*** Opening of Dataset ***

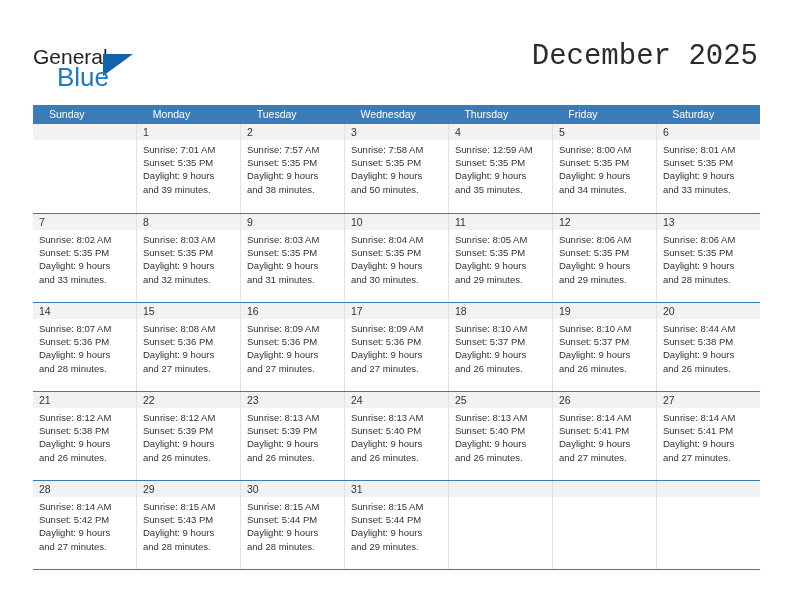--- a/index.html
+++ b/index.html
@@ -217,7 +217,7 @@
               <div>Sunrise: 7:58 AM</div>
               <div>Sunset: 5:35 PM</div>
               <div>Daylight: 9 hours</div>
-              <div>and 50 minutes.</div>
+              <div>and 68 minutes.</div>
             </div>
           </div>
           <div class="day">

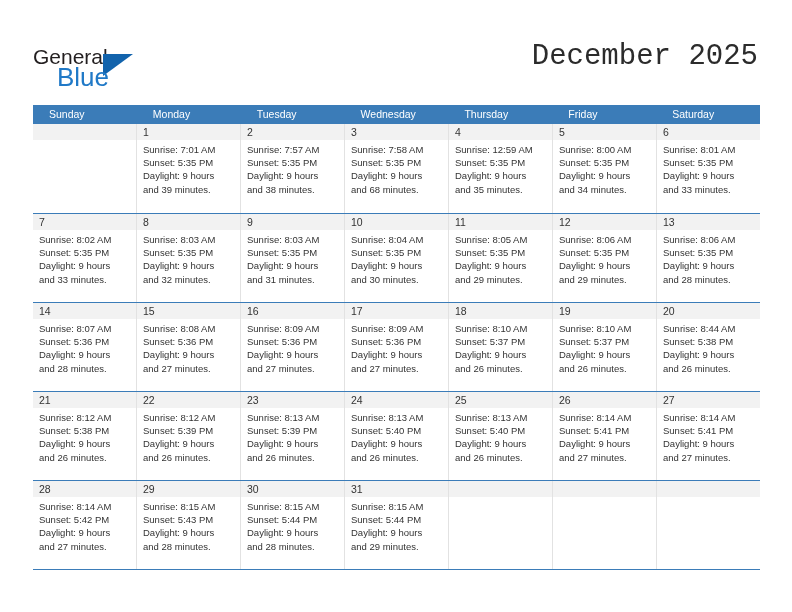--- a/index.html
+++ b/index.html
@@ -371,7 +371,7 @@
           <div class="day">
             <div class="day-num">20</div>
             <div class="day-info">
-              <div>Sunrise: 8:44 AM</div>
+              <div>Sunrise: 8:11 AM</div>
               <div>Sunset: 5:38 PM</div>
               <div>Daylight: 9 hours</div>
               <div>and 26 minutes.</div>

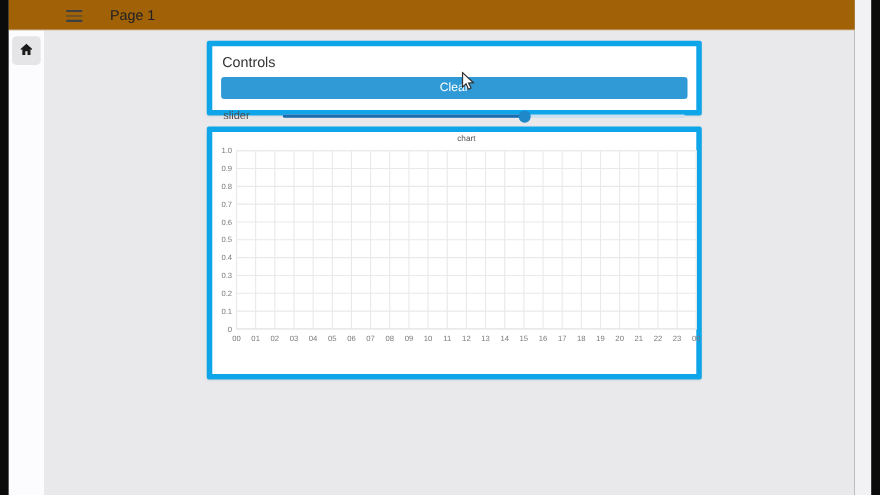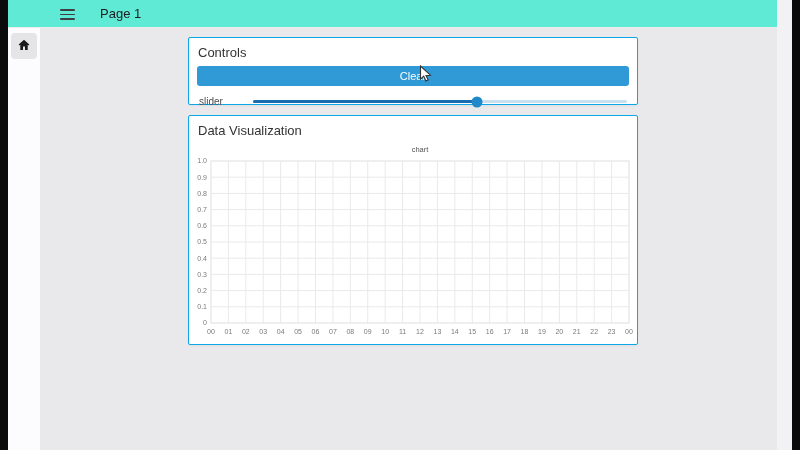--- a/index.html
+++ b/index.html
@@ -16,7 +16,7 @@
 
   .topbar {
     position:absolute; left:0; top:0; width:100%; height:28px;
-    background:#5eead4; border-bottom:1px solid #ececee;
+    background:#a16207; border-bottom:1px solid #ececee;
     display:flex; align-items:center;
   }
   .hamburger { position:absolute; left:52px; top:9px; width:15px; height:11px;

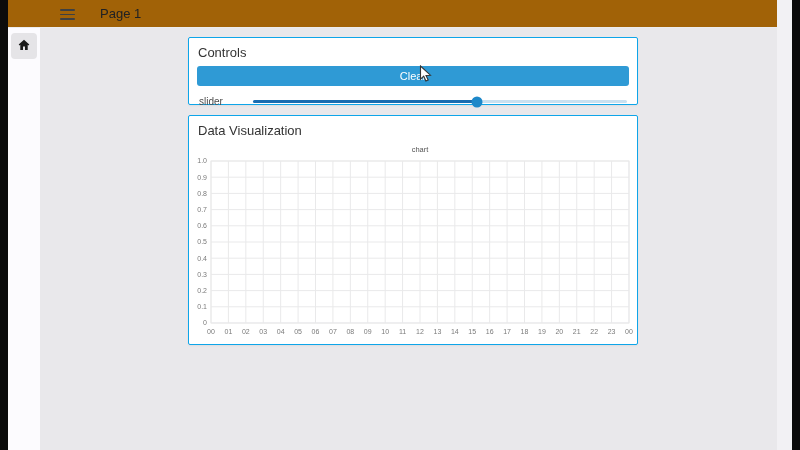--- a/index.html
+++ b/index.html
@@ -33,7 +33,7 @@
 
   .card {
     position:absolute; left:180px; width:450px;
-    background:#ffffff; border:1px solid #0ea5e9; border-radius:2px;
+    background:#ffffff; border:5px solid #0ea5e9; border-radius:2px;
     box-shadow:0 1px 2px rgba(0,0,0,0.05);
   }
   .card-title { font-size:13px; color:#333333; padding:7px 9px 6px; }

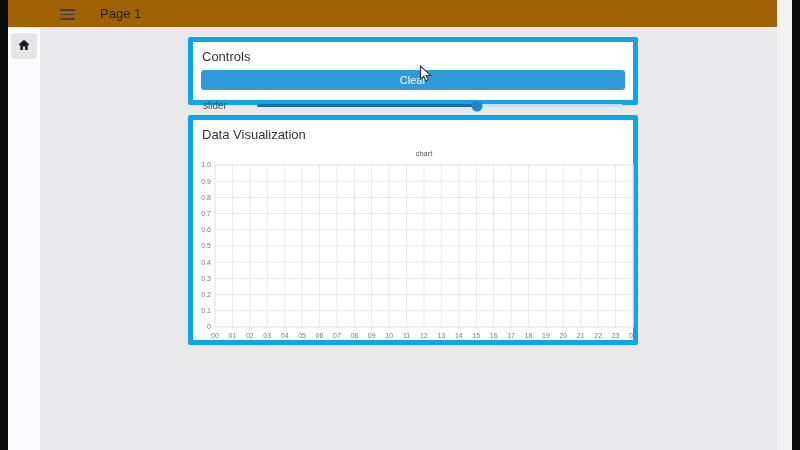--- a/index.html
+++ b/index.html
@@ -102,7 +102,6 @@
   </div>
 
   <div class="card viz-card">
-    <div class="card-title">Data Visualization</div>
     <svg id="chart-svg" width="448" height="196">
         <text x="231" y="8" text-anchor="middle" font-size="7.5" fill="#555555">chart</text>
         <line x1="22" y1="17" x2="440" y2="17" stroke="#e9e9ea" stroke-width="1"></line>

*** Close of Dataset ***

_Exercise requirements_:
Pick from the records each line that contains the word "width" and show it.

_Exercise answer_:
     position:absolute; left:0; top:0; width:100%; height:28px;
   .hamburger { position:absolute; left:52px; top:9px; width:15px; height:11px;
     position:absolute; left:180px; width:450px;
     <svg id="chart-svg" width="448" height="196">
         <line x1="22" y1="17" x2="440" y2="17" stroke="#e9e9ea" stroke-width="1"></line>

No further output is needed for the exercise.